Moody’s further trims PH growth outlook to 5.8%
Credit to Author: MAYVELIN U. CARABALLO, TMT| Date: Fri, 09 Aug 2019 16:25:09 +0000
MOODY’S Investors Service reduced anew its growth forecast for the Philippine economy this year to 5.8 percent from 6 percent following the government’s announcement of slower-than-expected expansion in the second quarter.
“Our expectation of a recovery in domestic demand in the second half of this year and into next year underpins our full-year forecasts for real GDP (gross domestic product) growth of 5.8 percent in 2019 and 6.2 percent in 2020,” the global debt watcher said in a report on Friday.
Moody’s revised outlook for the country’s economy is its second this year, with the previous figure itself a downward adjustment from the initial 6.2 percent.
The latest projection is lower than last year’s actual growth of 6.2 percent and falls near the lower end of the government’s downwardly revised 6.0 to 7.0 percent target.
This comes after the National Economic and Development Authority and the Philippine Statistics Authority revealed during a briefing in Pasig City on Thursday that the country’s GDP slowed to 5.5 percent in April to June, compared with 5.6 percent in the first quarter and 6.2 percent in the second quarter last year.
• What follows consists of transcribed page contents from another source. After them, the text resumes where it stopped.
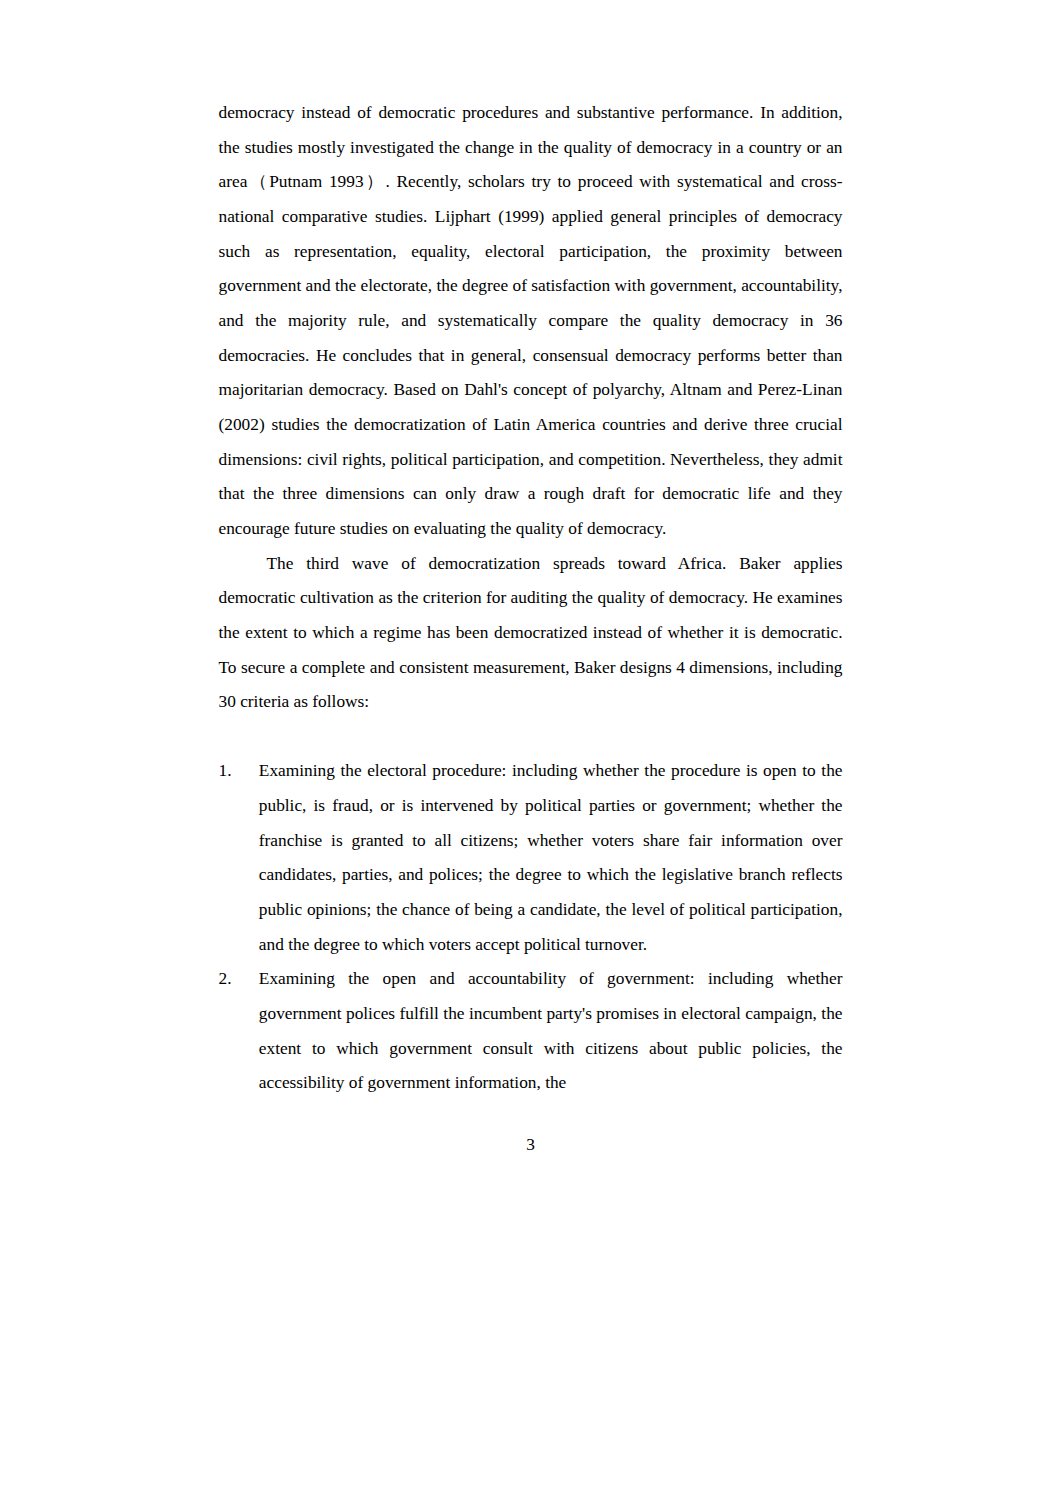democracy instead of democratic procedures and substantive performance. In addition, the studies mostly investigated the change in the quality of democracy in a country or an area（Putnam 1993）. Recently, scholars try to proceed with systematical and cross-national comparative studies. Lijphart (1999) applied general principles of democracy such as representation, equality, electoral participation, the proximity between government and the electorate, the degree of satisfaction with government, accountability, and the majority rule, and systematically compare the quality democracy in 36 democracies. He concludes that in general, consensual democracy performs better than majoritarian democracy. Based on Dahl's concept of polyarchy, Altnam and Perez-Linan (2002) studies the democratization of Latin America countries and derive three crucial dimensions: civil rights, political participation, and competition. Nevertheless, they admit that the three dimensions can only draw a rough draft for democratic life and they encourage future studies on evaluating the quality of democracy.
The third wave of democratization spreads toward Africa. Baker applies democratic cultivation as the criterion for auditing the quality of democracy. He examines the extent to which a regime has been democratized instead of whether it is democratic. To secure a complete and consistent measurement, Baker designs 4 dimensions, including 30 criteria as follows:
Examining the electoral procedure: including whether the procedure is open to the public, is fraud, or is intervened by political parties or government; whether the franchise is granted to all citizens; whether voters share fair information over candidates, parties, and polices; the degree to which the legislative branch reflects public opinions; the chance of being a candidate, the level of political participation, and the degree to which voters accept political turnover.
Examining the open and accountability of government: including whether government polices fulfill the incumbent party's promises in electoral campaign, the extent to which government consult with citizens about public policies, the accessibility of government information, the
3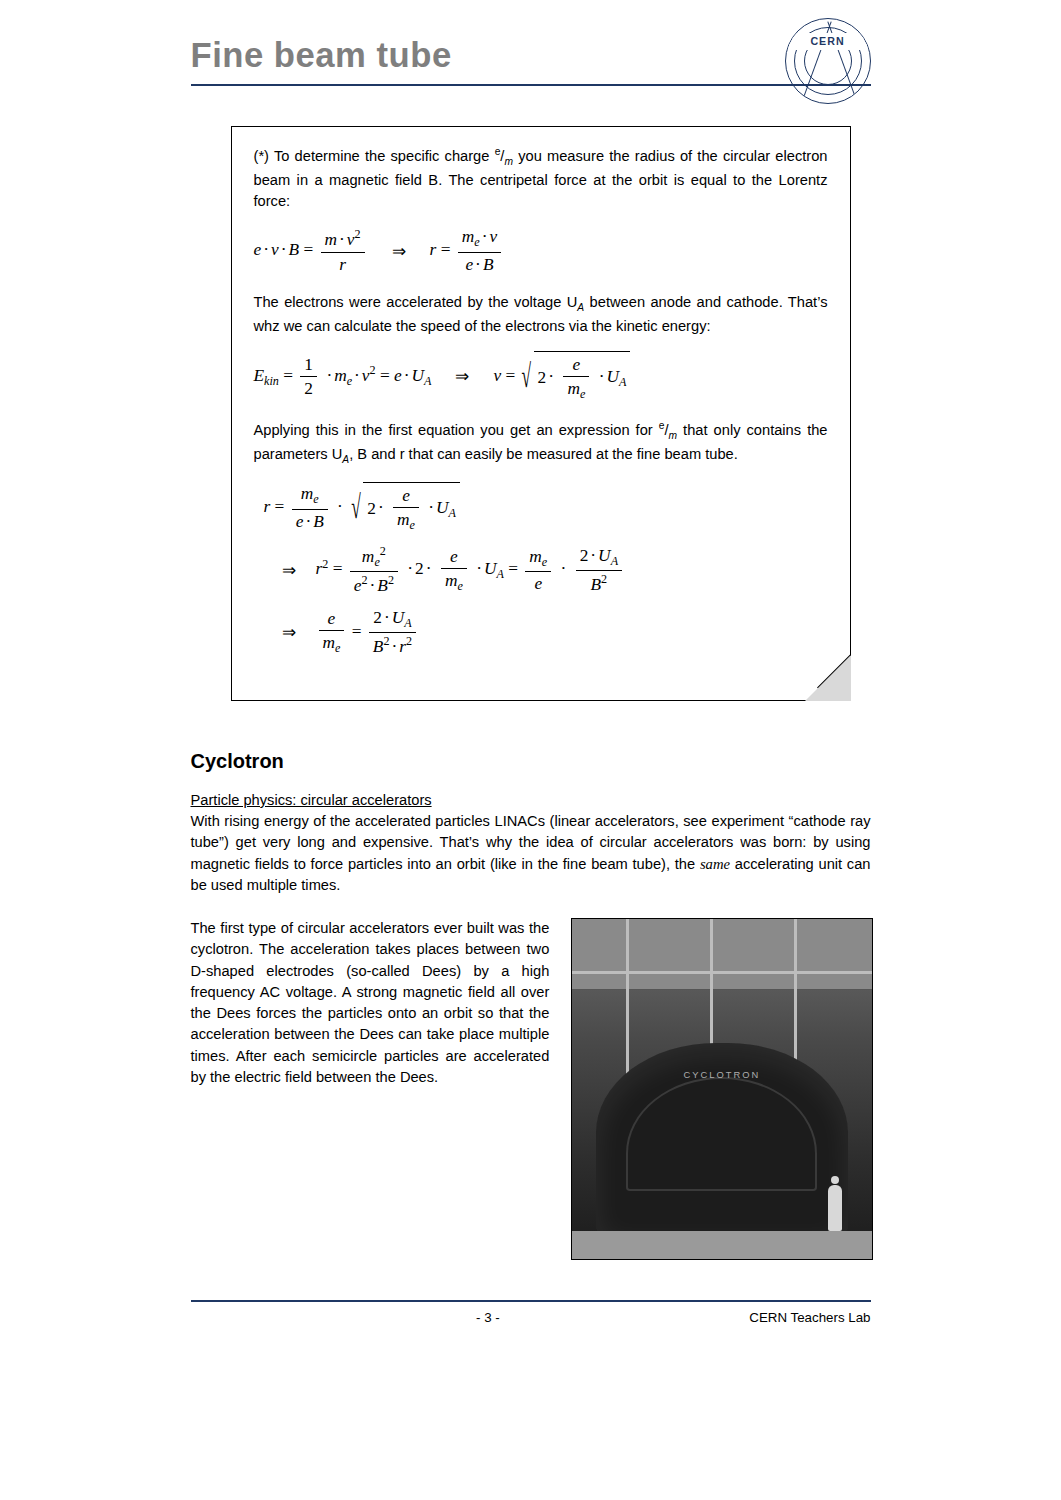Fine beam tube
CERN
(*) To determine the specific charge e/m you measure the radius of the circular electron beam in a magnetic field B. The centripetal force at the orbit is equal to the Lorentz force:
e·v·B = m·v2 r ⇒ r = me·v e·B
The electrons were accelerated by the voltage UA between anode and cathode. That’s whz we can calculate the speed of the electrons via the kinetic energy:
Ekin = 1 2 ·me·v2 = e·UA ⇒ v = 2· e me ·UA
Applying this in the first equation you get an expression for e/m that only contains the parameters UA, B and r that can easily be measured at the fine beam tube.
r = me e·B · 2· e me ·UA
⇒ r2 = me2 e2·B2 ·2· e me ·UA = me e · 2·UA B2
⇒ e me = 2·UA B2·r2
Cyclotron
Particle physics: circular accelerators
With rising energy of the accelerated particles LINACs (linear accelerators, see experiment “cathode ray tube”) get very long and expensive. That’s why the idea of circular accelerators was born: by using magnetic fields to force particles into an orbit (like in the fine beam tube), the same accelerating unit can be used multiple times.
The first type of circular accelerators ever built was the cyclotron. The acceleration takes places between two D-shaped electrodes (so-called Dees) by a high frequency AC voltage. A strong magnetic field all over the Dees forces the particles onto an orbit so that the acceleration between the Dees can take place multiple times. After each semicircle particles are accelerated by the electric field between the Dees.
CYCLOTRON
- 3 - CERN Teachers Lab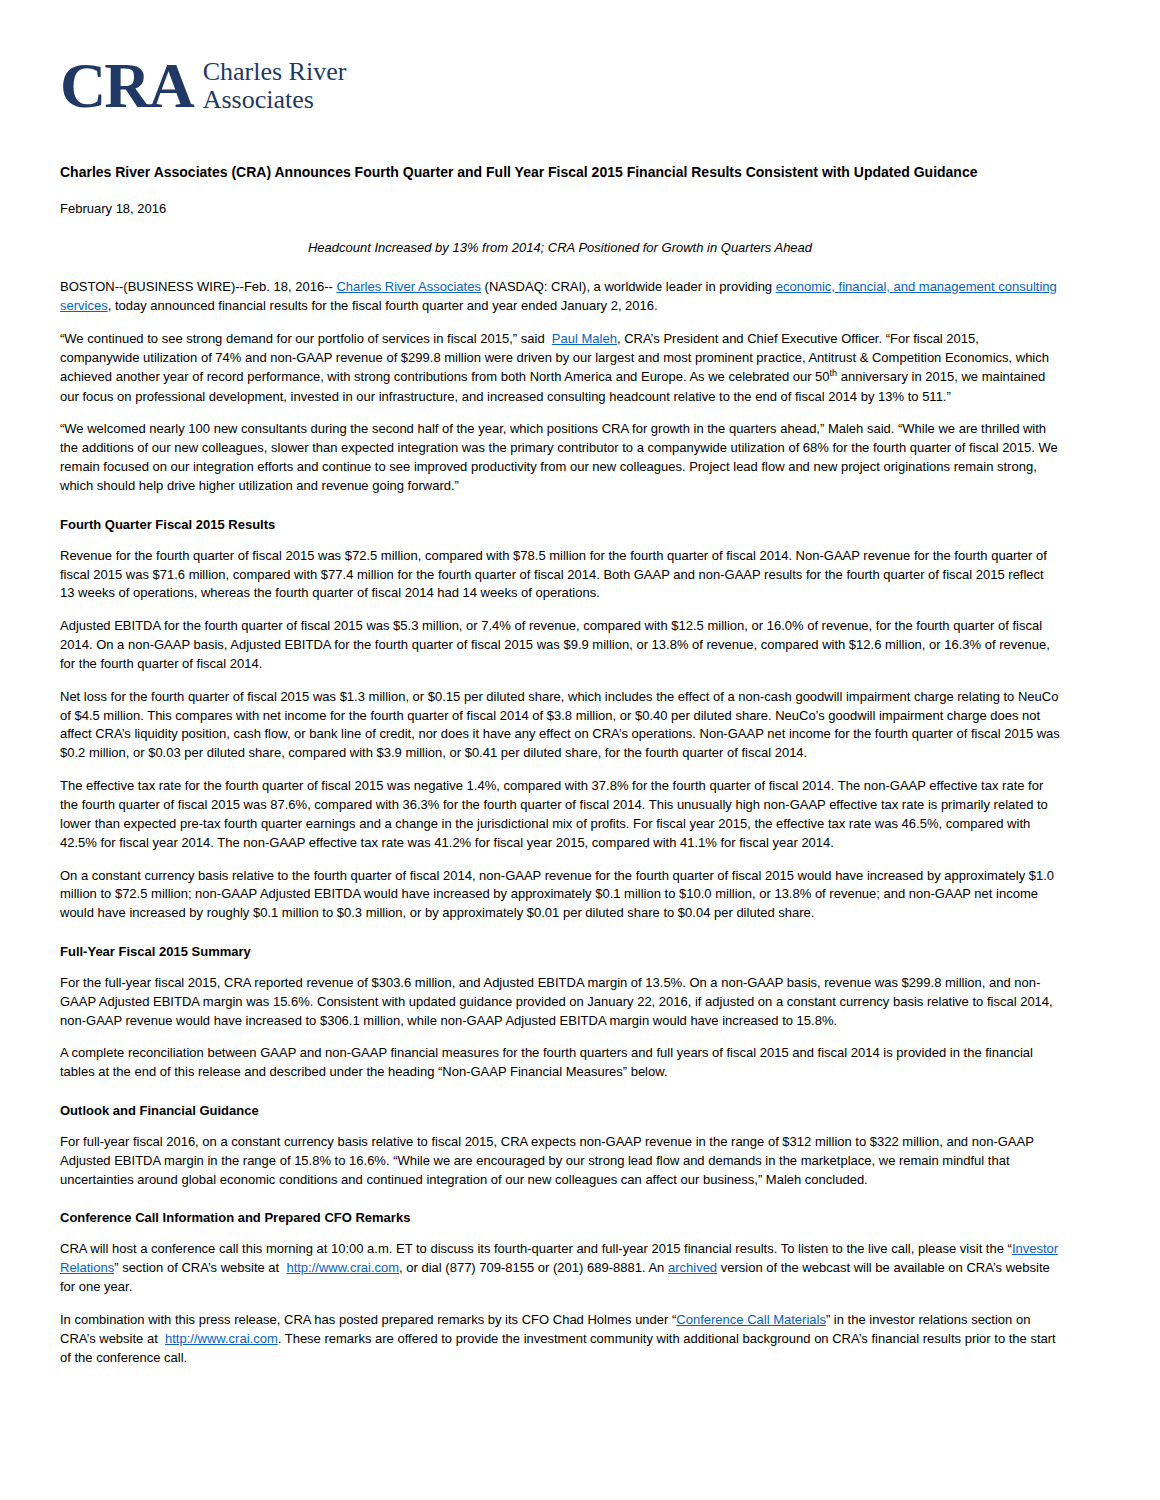CRA Charles River Associates
Charles River Associates (CRA) Announces Fourth Quarter and Full Year Fiscal 2015 Financial Results Consistent with Updated Guidance
February 18, 2016
Headcount Increased by 13% from 2014; CRA Positioned for Growth in Quarters Ahead
BOSTON--(BUSINESS WIRE)--Feb. 18, 2016-- Charles River Associates (NASDAQ: CRAI), a worldwide leader in providing economic, financial, and management consulting services, today announced financial results for the fiscal fourth quarter and year ended January 2, 2016.
“We continued to see strong demand for our portfolio of services in fiscal 2015,” said Paul Maleh, CRA’s President and Chief Executive Officer. “For fiscal 2015, companywide utilization of 74% and non-GAAP revenue of $299.8 million were driven by our largest and most prominent practice, Antitrust & Competition Economics, which achieved another year of record performance, with strong contributions from both North America and Europe. As we celebrated our 50th anniversary in 2015, we maintained our focus on professional development, invested in our infrastructure, and increased consulting headcount relative to the end of fiscal 2014 by 13% to 511.”
“We welcomed nearly 100 new consultants during the second half of the year, which positions CRA for growth in the quarters ahead,” Maleh said. “While we are thrilled with the additions of our new colleagues, slower than expected integration was the primary contributor to a companywide utilization of 68% for the fourth quarter of fiscal 2015. We remain focused on our integration efforts and continue to see improved productivity from our new colleagues. Project lead flow and new project originations remain strong, which should help drive higher utilization and revenue going forward.”
Fourth Quarter Fiscal 2015 Results
Revenue for the fourth quarter of fiscal 2015 was $72.5 million, compared with $78.5 million for the fourth quarter of fiscal 2014. Non-GAAP revenue for the fourth quarter of fiscal 2015 was $71.6 million, compared with $77.4 million for the fourth quarter of fiscal 2014. Both GAAP and non-GAAP results for the fourth quarter of fiscal 2015 reflect 13 weeks of operations, whereas the fourth quarter of fiscal 2014 had 14 weeks of operations.
Adjusted EBITDA for the fourth quarter of fiscal 2015 was $5.3 million, or 7.4% of revenue, compared with $12.5 million, or 16.0% of revenue, for the fourth quarter of fiscal 2014. On a non-GAAP basis, Adjusted EBITDA for the fourth quarter of fiscal 2015 was $9.9 million, or 13.8% of revenue, compared with $12.6 million, or 16.3% of revenue, for the fourth quarter of fiscal 2014.
Net loss for the fourth quarter of fiscal 2015 was $1.3 million, or $0.15 per diluted share, which includes the effect of a non-cash goodwill impairment charge relating to NeuCo of $4.5 million. This compares with net income for the fourth quarter of fiscal 2014 of $3.8 million, or $0.40 per diluted share. NeuCo’s goodwill impairment charge does not affect CRA’s liquidity position, cash flow, or bank line of credit, nor does it have any effect on CRA’s operations. Non-GAAP net income for the fourth quarter of fiscal 2015 was $0.2 million, or $0.03 per diluted share, compared with $3.9 million, or $0.41 per diluted share, for the fourth quarter of fiscal 2014.
The effective tax rate for the fourth quarter of fiscal 2015 was negative 1.4%, compared with 37.8% for the fourth quarter of fiscal 2014. The non-GAAP effective tax rate for the fourth quarter of fiscal 2015 was 87.6%, compared with 36.3% for the fourth quarter of fiscal 2014. This unusually high non-GAAP effective tax rate is primarily related to lower than expected pre-tax fourth quarter earnings and a change in the jurisdictional mix of profits. For fiscal year 2015, the effective tax rate was 46.5%, compared with 42.5% for fiscal year 2014. The non-GAAP effective tax rate was 41.2% for fiscal year 2015, compared with 41.1% for fiscal year 2014.
On a constant currency basis relative to the fourth quarter of fiscal 2014, non-GAAP revenue for the fourth quarter of fiscal 2015 would have increased by approximately $1.0 million to $72.5 million; non-GAAP Adjusted EBITDA would have increased by approximately $0.1 million to $10.0 million, or 13.8% of revenue; and non-GAAP net income would have increased by roughly $0.1 million to $0.3 million, or by approximately $0.01 per diluted share to $0.04 per diluted share.
Full-Year Fiscal 2015 Summary
For the full-year fiscal 2015, CRA reported revenue of $303.6 million, and Adjusted EBITDA margin of 13.5%. On a non-GAAP basis, revenue was $299.8 million, and non-GAAP Adjusted EBITDA margin was 15.6%. Consistent with updated guidance provided on January 22, 2016, if adjusted on a constant currency basis relative to fiscal 2014, non-GAAP revenue would have increased to $306.1 million, while non-GAAP Adjusted EBITDA margin would have increased to 15.8%.
A complete reconciliation between GAAP and non-GAAP financial measures for the fourth quarters and full years of fiscal 2015 and fiscal 2014 is provided in the financial tables at the end of this release and described under the heading “Non-GAAP Financial Measures” below.
Outlook and Financial Guidance
For full-year fiscal 2016, on a constant currency basis relative to fiscal 2015, CRA expects non-GAAP revenue in the range of $312 million to $322 million, and non-GAAP Adjusted EBITDA margin in the range of 15.8% to 16.6%. “While we are encouraged by our strong lead flow and demands in the marketplace, we remain mindful that uncertainties around global economic conditions and continued integration of our new colleagues can affect our business,” Maleh concluded.
Conference Call Information and Prepared CFO Remarks
CRA will host a conference call this morning at 10:00 a.m. ET to discuss its fourth-quarter and full-year 2015 financial results. To listen to the live call, please visit the “Investor Relations” section of CRA’s website at http://www.crai.com, or dial (877) 709-8155 or (201) 689-8881. An archived version of the webcast will be available on CRA’s website for one year.
In combination with this press release, CRA has posted prepared remarks by its CFO Chad Holmes under “Conference Call Materials” in the investor relations section on CRA’s website at http://www.crai.com. These remarks are offered to provide the investment community with additional background on CRA’s financial results prior to the start of the conference call.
It is the lowest in more than four years.
“While the growth of the exports of goods and services decelerated on account of weaker external demand, much of the slowdown was driven by government spending,” Moody’s said, pointing out that government consumption and public construction slowed dramatically in the first two quarters of this year because of the delayed passage of the 2019 national budget.
A dispute between Congress’ two chambers over alleged insertions resulted in the four-and-a-half-month delay of the passage of this year’s budget. This forced the government to run on last year’s budget, limiting it to spend for items detailed in the 2018 outlay and not on programs and projects supposed to be implemented this year.
Going forward, Moody’s latest forecast incorporated the country’s economic managers “catch-up plan” that set an infrastructure spending target of P792.97 billion for the second to fourth quarters after actual infrastructure spending reached P207.2 billion in the first.
“At the same time, stable remittance inflows, low inflation and historically low unemployment will also support household consumption,” it said.
The Bangko Sentral ng Pilipinas earlier reported that personal remittances in the first five months of the year reached $13.707 billion, up 4.1 percent from $13.172 billion in the same period in 2018.
Unemployment fell to 5.1 percent in April from 5.5 percent in the same month last year — equivalent to 2.286 million out-of-work individuals, compared with 2.360 million previously — according to the Philippine Statistics Authority’s latest Labor Force Survey.